See post #4 above. I quoted the price of a PIC10-series. Price depends on quantity but about $0.35 to 0.45 each plus other listed parts (again, post 4).
 
Thread starter #15
What I'm looking for is a simple circuit to light a led after a 60 second delay. Ideally it would start via a thermal sensor at about 90 degrees. This is for a cooking device, and no it's not for drugs. It could shut off when removed from the heat source or a switch.
 

ChrisP58

Well-Known Member
#16
What I'm looking for is a simple circuit to light a led after a 60 second delay. Ideally it would start via a thermal sensor at about 90 degrees. This is for a cooking device, and no it's not for drugs. It could shut off when removed from the heat source or a switch.
90 degrees what? Please note that this is an international forum so, since temperature is measured with different scales in different parts of the world, you need to specify which scale you're using.

▸ Dataset extract
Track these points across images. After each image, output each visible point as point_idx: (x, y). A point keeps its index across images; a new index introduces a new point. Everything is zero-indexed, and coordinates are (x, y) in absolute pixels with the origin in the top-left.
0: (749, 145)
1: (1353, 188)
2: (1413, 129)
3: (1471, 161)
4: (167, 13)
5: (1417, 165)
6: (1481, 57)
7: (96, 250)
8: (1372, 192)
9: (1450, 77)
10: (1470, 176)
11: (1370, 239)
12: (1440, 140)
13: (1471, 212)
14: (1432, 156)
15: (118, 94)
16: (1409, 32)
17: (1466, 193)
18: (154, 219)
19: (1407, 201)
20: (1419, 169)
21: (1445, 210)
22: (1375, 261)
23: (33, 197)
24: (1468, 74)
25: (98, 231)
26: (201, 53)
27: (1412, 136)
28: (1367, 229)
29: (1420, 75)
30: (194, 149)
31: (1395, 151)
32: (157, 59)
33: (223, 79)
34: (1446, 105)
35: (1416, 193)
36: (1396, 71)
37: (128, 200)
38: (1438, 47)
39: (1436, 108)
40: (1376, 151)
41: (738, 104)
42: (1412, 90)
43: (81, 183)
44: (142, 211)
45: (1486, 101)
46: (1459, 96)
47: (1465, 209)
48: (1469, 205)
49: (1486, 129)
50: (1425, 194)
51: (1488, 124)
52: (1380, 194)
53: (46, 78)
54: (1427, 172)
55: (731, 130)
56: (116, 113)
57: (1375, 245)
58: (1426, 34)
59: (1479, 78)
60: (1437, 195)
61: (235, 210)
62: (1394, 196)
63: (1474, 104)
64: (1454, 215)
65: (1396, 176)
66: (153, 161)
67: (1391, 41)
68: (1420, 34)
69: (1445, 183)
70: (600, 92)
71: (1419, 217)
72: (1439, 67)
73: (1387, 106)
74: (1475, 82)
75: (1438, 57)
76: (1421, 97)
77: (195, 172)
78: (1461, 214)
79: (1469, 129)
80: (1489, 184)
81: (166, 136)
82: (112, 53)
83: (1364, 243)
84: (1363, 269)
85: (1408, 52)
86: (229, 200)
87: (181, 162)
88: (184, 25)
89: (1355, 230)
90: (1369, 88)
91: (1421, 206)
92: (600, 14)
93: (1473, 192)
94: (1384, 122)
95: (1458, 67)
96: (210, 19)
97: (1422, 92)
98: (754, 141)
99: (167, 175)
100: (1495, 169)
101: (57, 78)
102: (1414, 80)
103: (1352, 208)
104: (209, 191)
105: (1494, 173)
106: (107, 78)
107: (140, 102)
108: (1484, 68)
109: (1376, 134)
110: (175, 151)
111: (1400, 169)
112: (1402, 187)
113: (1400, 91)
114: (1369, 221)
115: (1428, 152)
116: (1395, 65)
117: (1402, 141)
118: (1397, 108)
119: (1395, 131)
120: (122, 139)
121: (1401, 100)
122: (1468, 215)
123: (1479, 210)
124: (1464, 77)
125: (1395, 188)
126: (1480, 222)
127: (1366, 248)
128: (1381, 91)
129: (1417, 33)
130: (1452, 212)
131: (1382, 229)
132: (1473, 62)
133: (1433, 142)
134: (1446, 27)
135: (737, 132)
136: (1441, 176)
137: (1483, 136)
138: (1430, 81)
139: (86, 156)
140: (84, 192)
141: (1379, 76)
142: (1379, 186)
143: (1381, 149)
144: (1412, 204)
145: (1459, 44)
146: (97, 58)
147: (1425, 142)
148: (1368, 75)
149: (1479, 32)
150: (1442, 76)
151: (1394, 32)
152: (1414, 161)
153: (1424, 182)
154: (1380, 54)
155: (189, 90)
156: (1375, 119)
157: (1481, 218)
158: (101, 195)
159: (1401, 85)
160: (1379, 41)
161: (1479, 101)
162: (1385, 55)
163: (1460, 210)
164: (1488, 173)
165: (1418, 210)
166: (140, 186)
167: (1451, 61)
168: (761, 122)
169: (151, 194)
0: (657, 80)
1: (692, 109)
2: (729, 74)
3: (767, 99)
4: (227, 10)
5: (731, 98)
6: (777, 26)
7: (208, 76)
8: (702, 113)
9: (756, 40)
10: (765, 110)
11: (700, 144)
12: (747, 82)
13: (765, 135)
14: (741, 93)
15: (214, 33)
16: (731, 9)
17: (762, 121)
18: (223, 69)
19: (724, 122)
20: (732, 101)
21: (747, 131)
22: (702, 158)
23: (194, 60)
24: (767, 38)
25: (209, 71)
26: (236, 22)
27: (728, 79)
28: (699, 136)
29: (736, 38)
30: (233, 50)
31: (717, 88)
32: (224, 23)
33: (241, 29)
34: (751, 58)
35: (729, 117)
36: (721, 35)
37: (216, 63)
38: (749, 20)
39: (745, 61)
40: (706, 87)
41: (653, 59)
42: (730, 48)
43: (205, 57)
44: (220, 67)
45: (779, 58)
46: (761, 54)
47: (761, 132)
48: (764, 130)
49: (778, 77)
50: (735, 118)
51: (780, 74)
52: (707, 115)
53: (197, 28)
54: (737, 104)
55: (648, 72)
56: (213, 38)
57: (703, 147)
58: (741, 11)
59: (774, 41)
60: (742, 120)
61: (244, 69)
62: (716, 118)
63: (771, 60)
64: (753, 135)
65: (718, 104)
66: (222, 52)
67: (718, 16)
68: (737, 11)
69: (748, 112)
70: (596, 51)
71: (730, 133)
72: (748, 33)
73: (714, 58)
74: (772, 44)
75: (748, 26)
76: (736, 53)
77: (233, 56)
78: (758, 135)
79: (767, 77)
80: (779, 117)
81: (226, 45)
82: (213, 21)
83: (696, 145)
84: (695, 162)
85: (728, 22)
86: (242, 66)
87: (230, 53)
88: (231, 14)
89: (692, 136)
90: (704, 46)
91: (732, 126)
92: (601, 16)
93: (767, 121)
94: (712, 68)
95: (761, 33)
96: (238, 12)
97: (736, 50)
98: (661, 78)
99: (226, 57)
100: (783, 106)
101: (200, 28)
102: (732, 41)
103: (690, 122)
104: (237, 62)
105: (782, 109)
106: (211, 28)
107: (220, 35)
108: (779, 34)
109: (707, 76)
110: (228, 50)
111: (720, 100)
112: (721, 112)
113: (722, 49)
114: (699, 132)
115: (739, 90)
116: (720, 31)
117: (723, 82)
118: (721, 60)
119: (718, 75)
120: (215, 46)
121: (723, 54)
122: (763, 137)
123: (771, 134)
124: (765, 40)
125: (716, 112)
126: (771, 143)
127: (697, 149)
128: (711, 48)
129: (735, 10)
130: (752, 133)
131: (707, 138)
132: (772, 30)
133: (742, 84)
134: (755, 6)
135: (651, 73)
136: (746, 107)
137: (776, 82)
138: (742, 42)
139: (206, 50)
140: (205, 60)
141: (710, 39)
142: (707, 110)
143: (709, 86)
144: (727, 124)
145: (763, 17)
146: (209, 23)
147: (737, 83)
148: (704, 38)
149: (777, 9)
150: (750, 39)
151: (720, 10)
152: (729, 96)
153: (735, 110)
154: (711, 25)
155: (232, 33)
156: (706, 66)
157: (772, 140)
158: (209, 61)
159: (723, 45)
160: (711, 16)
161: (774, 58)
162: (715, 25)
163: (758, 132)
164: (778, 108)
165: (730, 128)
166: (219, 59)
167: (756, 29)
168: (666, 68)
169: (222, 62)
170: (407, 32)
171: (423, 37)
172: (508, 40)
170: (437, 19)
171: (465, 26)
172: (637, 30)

▸ Exercise requirements
A. Do these statements agree with the LED delay thread? (i) The thread starter wants an LED to light after a 60 second delay. (ii) The PIC10-series part was quoted at about $1 each. (iii) The circuit is intended for a cooking device. Answer yes or no for each and quote the deciding words.
B. Write out the LED delay thread word for word from "Thread starter #15" to "scale you're using.".
C. Translate this sentence from the LED delay thread into Spanish: "It could shut off when removed from the heat source or a switch."

▸ Responses per task
A.
(i) Yes: "a simple circuit to light a led after a 60 second delay"
(ii) No: "about $0.35 to 0.45 each"
(iii) Yes: "This is for a cooking device"

B.
Thread starter #15
What I'm looking for is a simple circuit to light a led after a 60 second delay. Ideally it would start via a thermal sensor at about 90 degrees. This is for a cooking device, and no it's not for drugs. It could shut off when removed from the heat source or a switch.
 

ChrisP58

Well-Known Member
#16
What I'm looking for is a simple circuit to light a led after a 60 second delay. Ideally it would start via a thermal sensor at about 90 degrees. This is for a cooking device, and no it's not for drugs. It could shut off when removed from the heat source or a switch.
90 degrees what? Please note that this is an international forum so, since temperature is measured with different scales in different parts of the world, you need to specify which scale you're using.

C. Podría apagarse al retirarlo de la fuente de calor o mediante un interruptor.